Goal of the exercise:
Return every line of the listing below without any changes, leaving out the pictures.

[Opening Data supplied section]

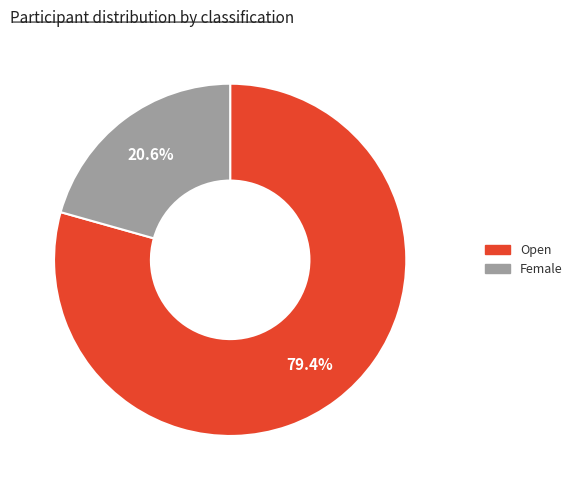

What is the total percentage of Female and Open?

100.0%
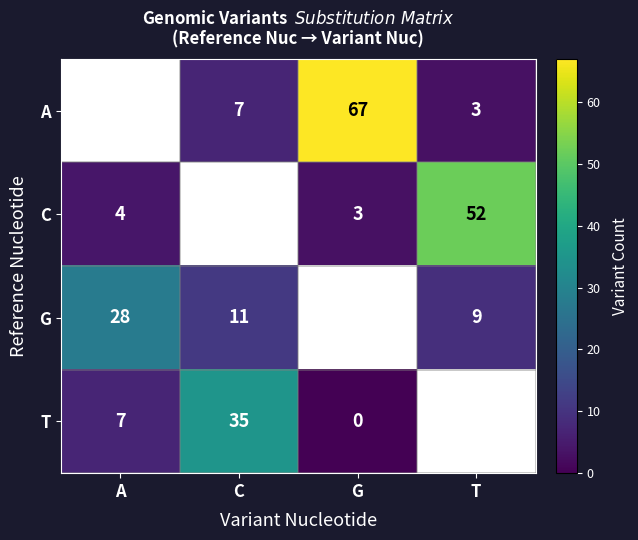

At which category does the chart reach its peak across all series?

G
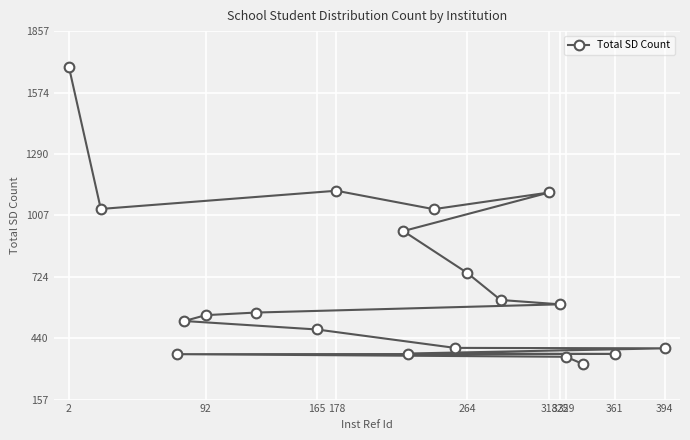

What is the maximum value shown in the chart?

1693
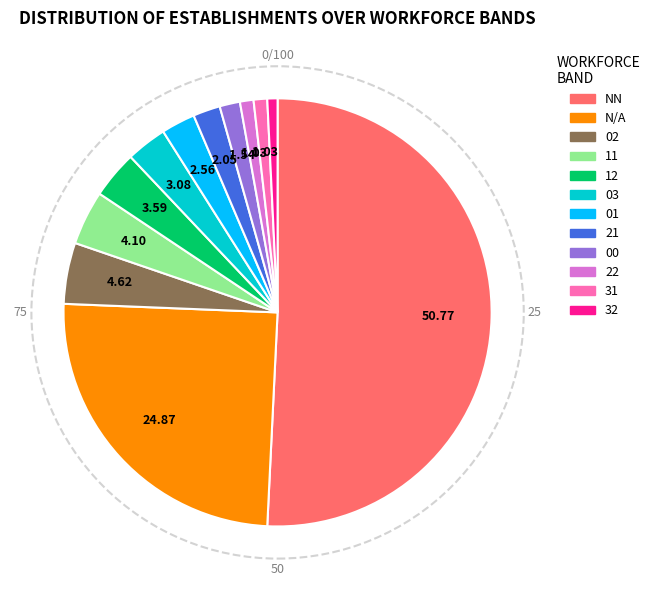

What is the largest slice in the pie chart?

NN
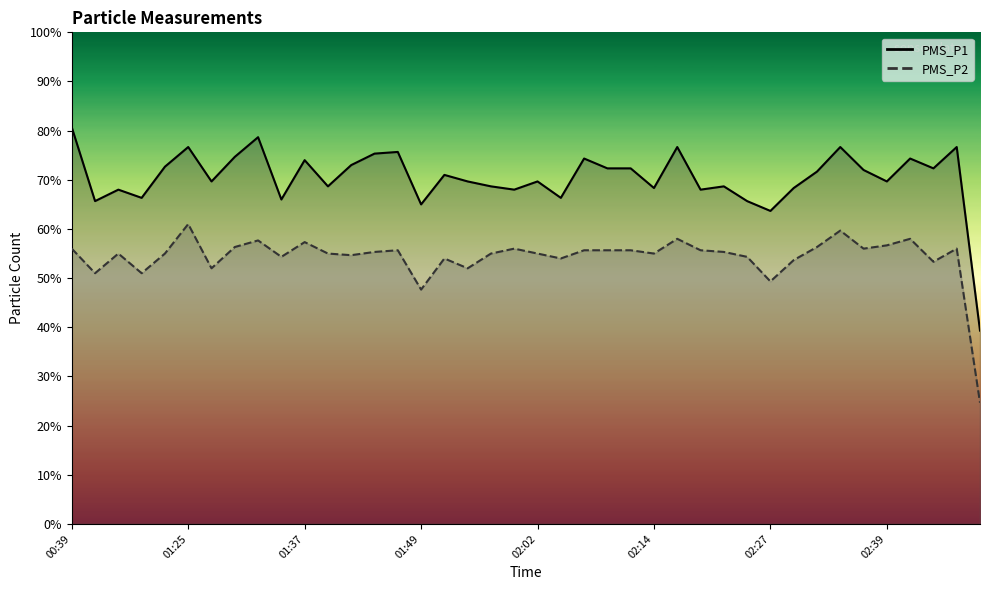

How many data points in PMS_P1 are above 71?

19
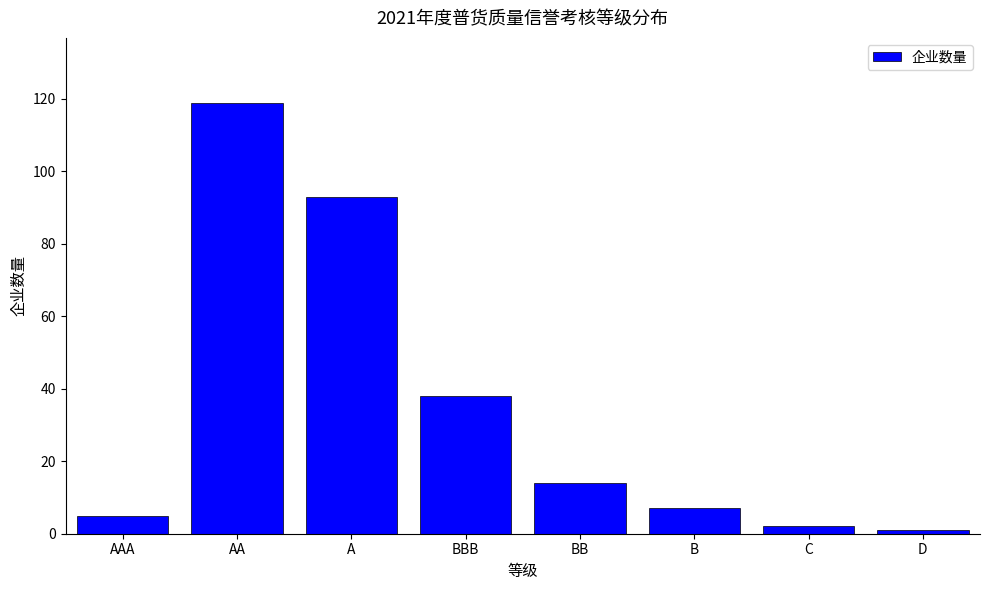

Reading left to right, list all the values displayed in this chart.

5	119	93	38	14	7	2	1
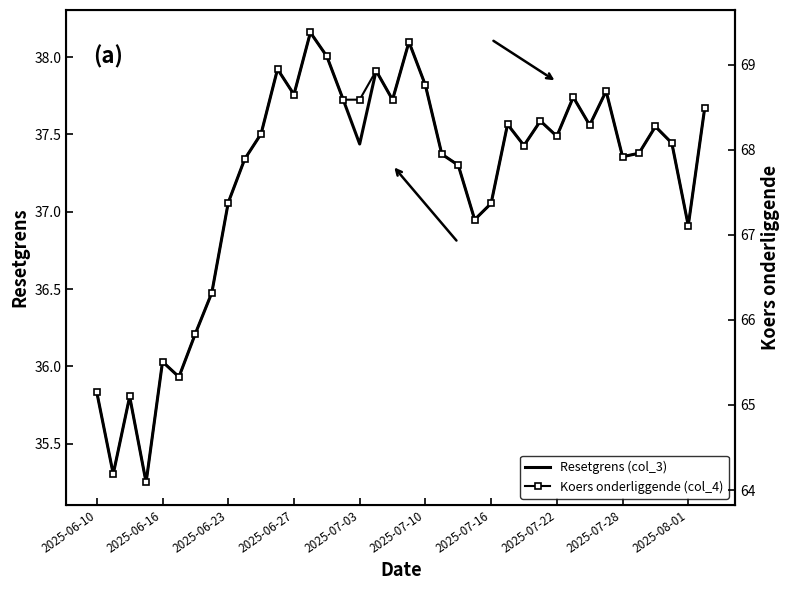

The Resetgrens (col_3) series shows 10.6 at 2025-07-10. True or false?

False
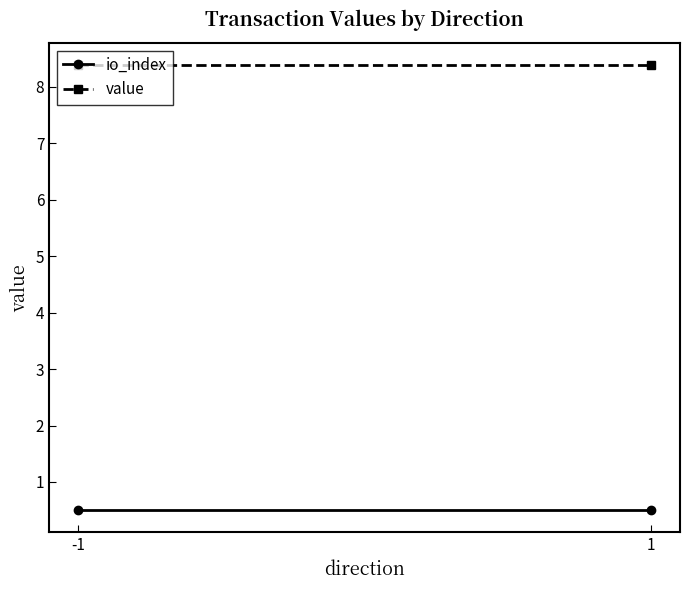

Rank the series by their maximum value, from highest to lowest.

value, io_index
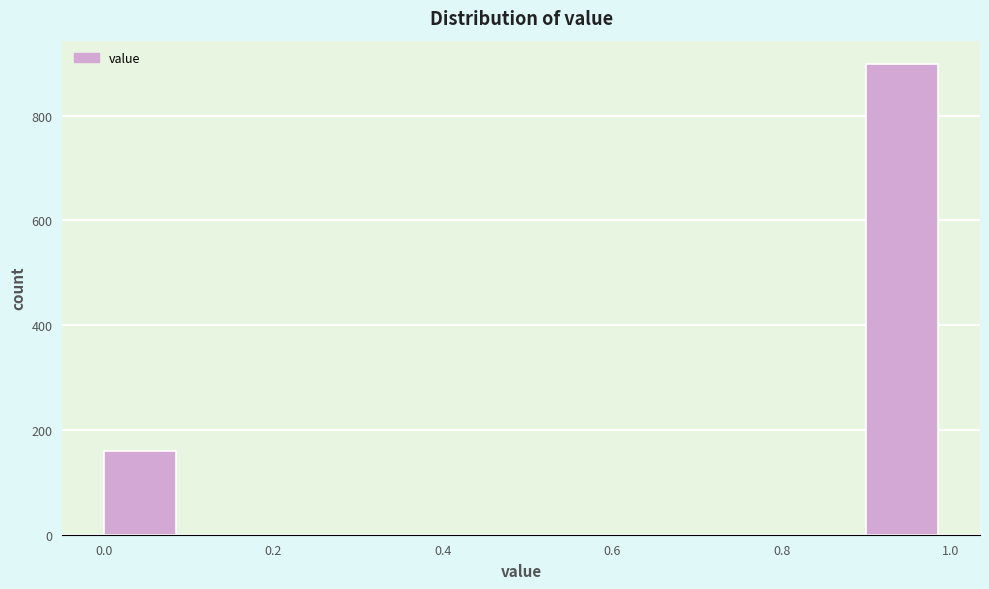

How tall is the bar that spans 0.0 to 0.1 on the x-axis? The values are not printed on the chart, so give them approximately, as read against the axis.

160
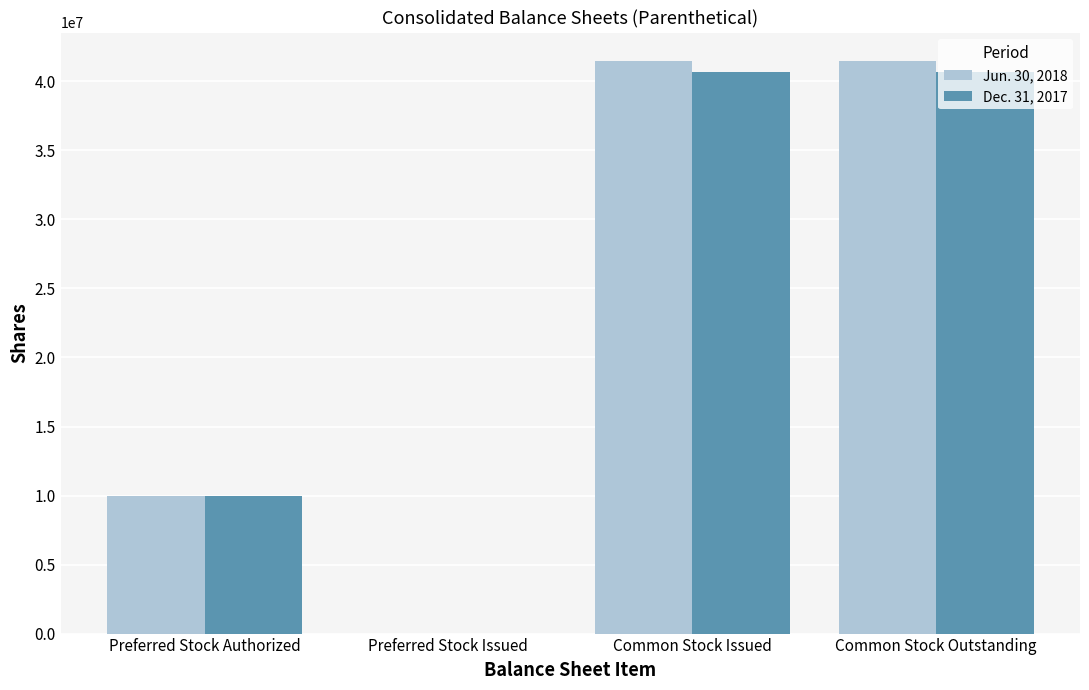

What is the highest value of the Dec. 31, 2017 series?

40715540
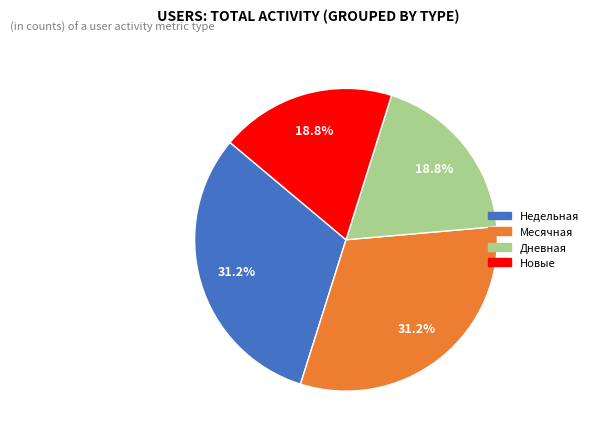

Is there a majority slice in this chart?

No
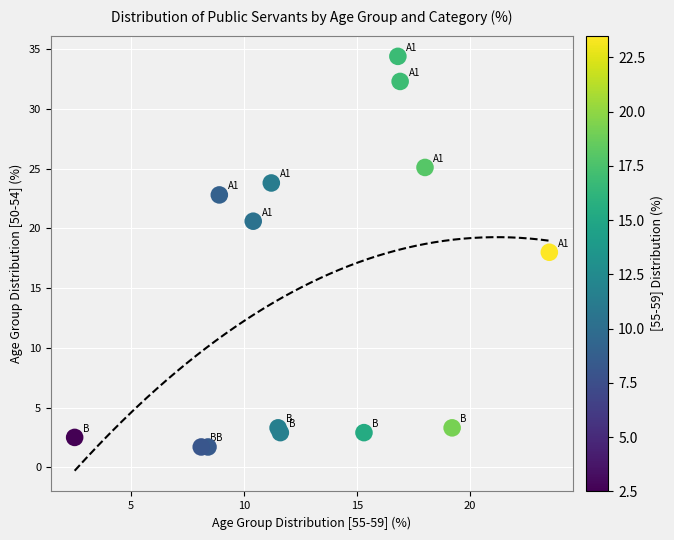

What is the range of Y values (max minus min)?

32.7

[Closing Data supplied section]

Response to the task:
What is the total percentage of Female and Open?

100.0%

At which category does the chart reach its peak across all series?

G

What is the maximum value shown in the chart?

1693

What is the largest slice in the pie chart?

NN

How many data points in PMS_P1 are above 71?

19

Reading left to right, list all the values displayed in this chart.

5	119	93	38	14	7	2	1

The Resetgrens (col_3) series shows 10.6 at 2025-07-10. True or false?

False

Rank the series by their maximum value, from highest to lowest.

value, io_index

How tall is the bar that spans 0.0 to 0.1 on the x-axis? The values are not printed on the chart, so give them approximately, as read against the axis.

160

What is the highest value of the Dec. 31, 2017 series?

40715540

Is there a majority slice in this chart?

No

What is the range of Y values (max minus min)?

32.7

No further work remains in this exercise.